Холкар поднялся, посмотрел на Дуалета. Тот тоже встал:
— Мы согласны! Мирный договор на год, союз и титул назима.
— Вот знак моего согласия, Синдия, — решительно заявил Яшвант Рао. — Прими обратно свой меч Зульфакар, потерянный тобой на поле боя!
Он сделал знак своей свите. Дуалету передали драгоценный клинок. Он принял его, поцеловал и, повесив на пояс, обнял старого врага.
Договор был заключен. И я осознал, что в этой древней стране, где правят интриги и борьба за власть, Платов, как опытный игрок, умело использовал все карты, чтобы разжечь огонь войны с новой силой.

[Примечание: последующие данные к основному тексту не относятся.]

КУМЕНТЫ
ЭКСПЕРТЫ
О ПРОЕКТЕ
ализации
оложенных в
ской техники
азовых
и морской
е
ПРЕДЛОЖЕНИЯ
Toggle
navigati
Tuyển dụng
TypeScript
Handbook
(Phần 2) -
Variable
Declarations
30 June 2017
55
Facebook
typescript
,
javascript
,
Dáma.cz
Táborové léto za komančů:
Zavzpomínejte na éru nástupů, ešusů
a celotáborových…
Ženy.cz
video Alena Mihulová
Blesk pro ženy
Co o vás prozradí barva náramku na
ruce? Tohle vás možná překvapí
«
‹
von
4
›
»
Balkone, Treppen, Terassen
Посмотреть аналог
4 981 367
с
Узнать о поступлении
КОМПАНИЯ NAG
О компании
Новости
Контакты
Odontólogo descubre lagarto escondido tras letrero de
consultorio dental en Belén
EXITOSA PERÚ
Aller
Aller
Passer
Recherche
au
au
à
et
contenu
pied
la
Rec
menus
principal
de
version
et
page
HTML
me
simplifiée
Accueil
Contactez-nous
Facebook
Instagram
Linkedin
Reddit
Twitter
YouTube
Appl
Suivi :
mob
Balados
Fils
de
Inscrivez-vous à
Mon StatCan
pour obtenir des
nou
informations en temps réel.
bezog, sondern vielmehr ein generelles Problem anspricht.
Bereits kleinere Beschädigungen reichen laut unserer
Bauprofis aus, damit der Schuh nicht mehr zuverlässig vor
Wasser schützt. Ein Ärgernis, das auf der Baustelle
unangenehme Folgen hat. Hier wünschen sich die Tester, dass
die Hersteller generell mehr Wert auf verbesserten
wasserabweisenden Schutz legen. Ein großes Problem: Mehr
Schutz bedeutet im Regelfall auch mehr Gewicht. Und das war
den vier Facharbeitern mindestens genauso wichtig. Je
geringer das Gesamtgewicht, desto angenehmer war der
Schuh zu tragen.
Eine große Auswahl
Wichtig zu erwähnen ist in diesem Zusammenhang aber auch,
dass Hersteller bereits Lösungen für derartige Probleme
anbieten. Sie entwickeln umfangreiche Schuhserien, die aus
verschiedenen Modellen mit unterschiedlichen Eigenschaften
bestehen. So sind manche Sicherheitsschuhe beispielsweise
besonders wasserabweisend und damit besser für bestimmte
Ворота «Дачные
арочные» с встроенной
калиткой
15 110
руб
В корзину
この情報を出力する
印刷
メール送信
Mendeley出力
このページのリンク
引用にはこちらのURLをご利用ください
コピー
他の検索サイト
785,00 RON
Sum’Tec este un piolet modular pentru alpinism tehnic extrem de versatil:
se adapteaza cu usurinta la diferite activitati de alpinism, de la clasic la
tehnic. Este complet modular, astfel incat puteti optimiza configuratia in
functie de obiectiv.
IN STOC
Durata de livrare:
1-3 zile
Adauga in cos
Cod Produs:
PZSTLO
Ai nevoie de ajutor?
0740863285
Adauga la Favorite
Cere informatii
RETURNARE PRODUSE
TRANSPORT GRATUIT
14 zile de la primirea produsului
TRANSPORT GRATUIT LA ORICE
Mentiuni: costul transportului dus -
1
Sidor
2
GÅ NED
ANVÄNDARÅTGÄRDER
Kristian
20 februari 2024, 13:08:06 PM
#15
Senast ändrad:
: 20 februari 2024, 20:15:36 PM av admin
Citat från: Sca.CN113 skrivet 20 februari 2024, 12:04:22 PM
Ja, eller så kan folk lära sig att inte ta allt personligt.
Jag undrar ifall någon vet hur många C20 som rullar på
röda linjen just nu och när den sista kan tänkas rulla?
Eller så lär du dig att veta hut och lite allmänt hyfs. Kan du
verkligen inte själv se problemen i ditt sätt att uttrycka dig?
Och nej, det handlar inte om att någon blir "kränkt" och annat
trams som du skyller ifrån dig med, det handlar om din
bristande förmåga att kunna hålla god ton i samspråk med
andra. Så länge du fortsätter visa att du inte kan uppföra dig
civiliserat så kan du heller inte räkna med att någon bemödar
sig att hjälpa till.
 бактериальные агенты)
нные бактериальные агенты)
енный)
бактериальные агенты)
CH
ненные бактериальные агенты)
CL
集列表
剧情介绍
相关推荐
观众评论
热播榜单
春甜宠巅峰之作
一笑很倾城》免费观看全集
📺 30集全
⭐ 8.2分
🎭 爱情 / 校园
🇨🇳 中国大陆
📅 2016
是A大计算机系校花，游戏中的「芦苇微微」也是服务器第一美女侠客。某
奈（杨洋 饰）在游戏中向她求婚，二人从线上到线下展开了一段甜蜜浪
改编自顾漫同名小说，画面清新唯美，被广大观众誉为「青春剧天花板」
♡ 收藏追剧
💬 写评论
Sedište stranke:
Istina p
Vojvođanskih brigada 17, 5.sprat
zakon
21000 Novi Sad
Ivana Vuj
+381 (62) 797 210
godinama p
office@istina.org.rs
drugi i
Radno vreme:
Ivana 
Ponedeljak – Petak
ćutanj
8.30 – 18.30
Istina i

(1) Из одного баньянового ствола со временем может получиться целая роща; согласно легенде, армия Александра Македонского в количестве 7 тысяч человек однажды отдыхала под такой зеленой крышей.
(2) Согласно одной из версий-легенд прототипом азербайджанской сковородки-садж послужил маленький круглый персидский щит.
(3) Зульфакар — легендарный прямой меч Пророка, имевший раздваивающееся острие. Его индийский аналог, в нашем случае, изгибался, как шамшир.
(4) строй покоем — это построение отряда большой буквой «П».